═════ Records shown

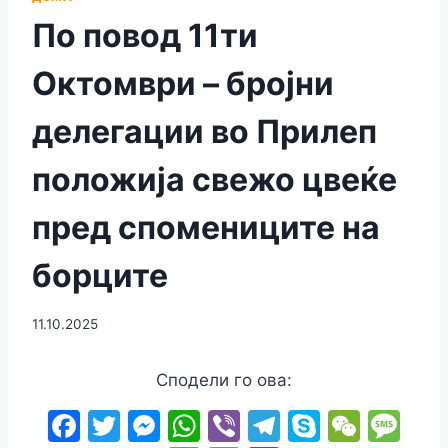
По повод 11ти
Октомври – бројни
делегации во Прилеп
положија свежо цвеќе
пред спомениците на
борците
11.10.2025
Сподели го ова:
F
T
M
W
Vi
T
S
W
M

══════════

*Exercise:* Restate each line of the material word for word, skipping any picture.

*Solution below:*
По повод 11ти
Октомври – бројни
делегации во Прилеп
положија свежо цвеќе
пред спомениците на
борците
11.10.2025
Сподели го ова:
F
T
M
W
Vi
T
S
W
M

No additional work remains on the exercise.